Job Description
Job Purpose
This is an exciting opportunity for a Site Reliability Engineer in the Consumer SRE Team at IMT, to provide secure, resilient, scalable and maintainable services for mortgage borrowers and lenders. ICE Mortgage Technology (IMT) is a division of Intercontinental Exchange (ICE), which operates numerous financial and commodity marketplaces and exchanges, including the New York Stock Exchange (NYSE). IMT's Engineering Excellence Center in Pune is a key element of this mission.
Automation is a big part of what we do - we use infrastructure-as-code within our hybrid cloud to bring stability and scalability to Windows, Linux, Docker and Serverless applications in AWS, On-Prem and Azure environments. We reduce toil through scripting and automation of repetitive tasks.

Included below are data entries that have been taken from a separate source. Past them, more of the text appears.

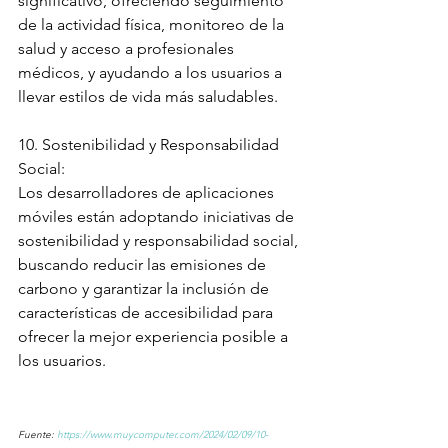
significativo, ofreciendo seguimiento 
de la actividad física, monitoreo de la 
salud y acceso a profesionales 
médicos, y ayudando a los usuarios a 
llevar estilos de vida más saludables.
10. Sostenibilidad y Responsabilidad 
Social:
Los desarrolladores de aplicaciones 
móviles están adoptando iniciativas de 
sostenibilidad y responsabilidad social, 
buscando reducir las emisiones de 
carbono y garantizar la inclusión de 
características de accesibilidad para 
ofrecer la mejor experiencia posible a 
los usuarios.
Fuente: 
https://www.muycomputer.com/2024/02/09/10-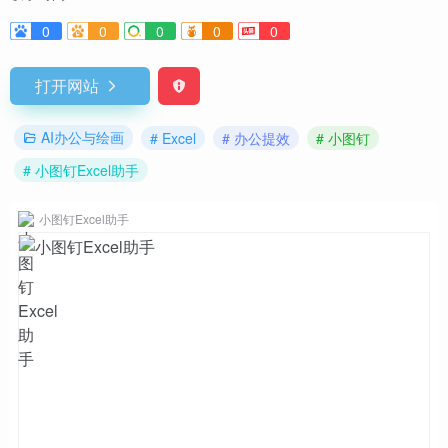
0
0
0
0
0
打开网站
AI办公与绘画
# Excel
# 办公提效
# 小图钉
# 小图钉Excel助手
小图钉Excel助手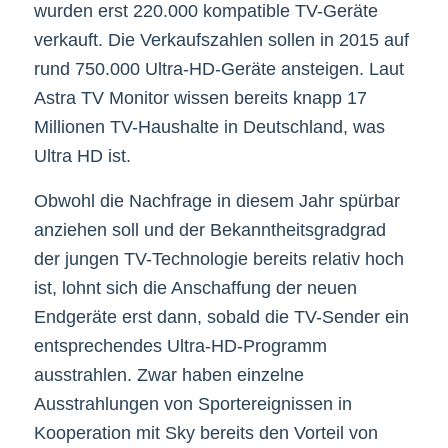
wurden erst 220.000 kompatible TV-Geräte
verkauft. Die Verkaufszahlen sollen in 2015 auf
rund 750.000 Ultra-HD-Geräte ansteigen. Laut
Astra TV Monitor wissen bereits knapp 17
Millionen TV-Haushalte in Deutschland, was
Ultra HD ist.
Obwohl die Nachfrage in diesem Jahr spürbar
anziehen soll und der Bekanntheitsgradgrad
der jungen TV-Technologie bereits relativ hoch
ist, lohnt sich die Anschaffung der neuen
Endgeräte erst dann, sobald die TV-Sender ein
entsprechendes Ultra-HD-Programm
ausstrahlen. Zwar haben einzelne
Ausstrahlungen von Sportereignissen in
Kooperation mit Sky bereits den Vorteil von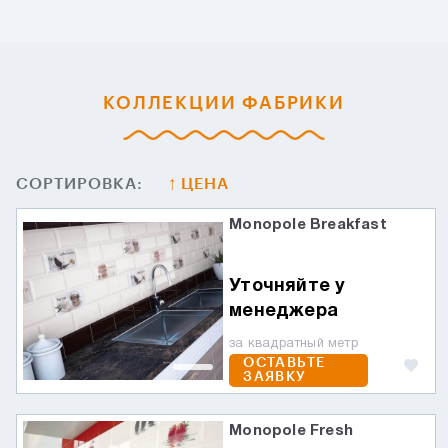
КОЛЛЕКЦИИ ФАБРИКИ
СОРТИРОВКА:
ЦЕНА
Monopole Breakfast
Уточняйте у
менеджера
за квадратный метр
ОСТАВЬТЕ
ЗАЯВКУ
Monopole Fresh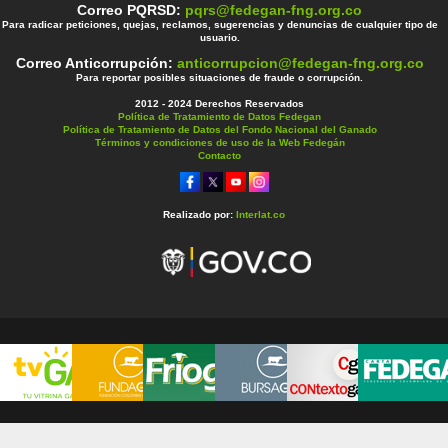
Correo PQRSD:
pqrs@fedegan-fng.org.co
Para radicar peticiones, quejas, reclamos, sugerencias y denuncias de cualquier tipo de
usuario.
Correo Anticorrupción:
anticorrupcion@fedegan-fng.org.co
Para reportar posibles situaciones de fraude o corrupción.
2012 - 2024 Derechos Reservados
Política de Tratamiento de Datos Fedegan
Política de Tratamiento de Datos del Fondo Nacional del Ganado
Términos y condiciones de uso de la Web Fedegán
Contacto
Realizado por:
Interlat.co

You will collaborate with Developers to deliver robust services; build actionable alerts to detect / avoid incidents and to detect performance bottlenecks; as well as automation to remediate issues.
Responsibilities
- Employ deep troubleshooting skills to improve the availability, performance, and security of Ellie Mae Services.
- Ensure services are designed with 24/7 availability and operational readiness and rigor
- Implement proactive monitoring, alerting, trend analysis and self-healing systems
- Define and measure KPIs and SLOs
- Build automated deployments, automated tests, and operational tools
- Participate in on-call rotation for Production support
- Collaborate with Product and Support teams to plan and deploy product releases
- Partner with other SREs and lead by example
Knowledge And Experience
- 5+ years of Application/Systems engineering in 24x7 Production Services environments
- BS in Computer Science, Computer Engineering, Math, or equivalent professional experience
- Fluency with one or more current generation scripting language used by SRE/DevOps professionals (Powershell, Python, Perl, PHP, Ruby) + Java/.NET development
- Excellent troubleshooter, utilizing a systematic problem-solving approach
- Demonstrate the ability to lead Incident Response and root cause analysis (RCA)
- Experience running a SaaS application in a public cloud, on-prem or hybrid cloud environment
- Additional credit for
- Proficiency in Windows and on-prem environments
- Experience with Continuous Integration and Continuous Delivery concepts.
- Automation in RunDeck or Jenkins
- Infrastructure-as-code or Configuration Management, utilizing tools like Terraform, CloudFormation or Chef/SaltStack/Puppet/DSC
- Containers/Docker/Micro-Services
Schedule
This role offers work from home flexibility of one day per week.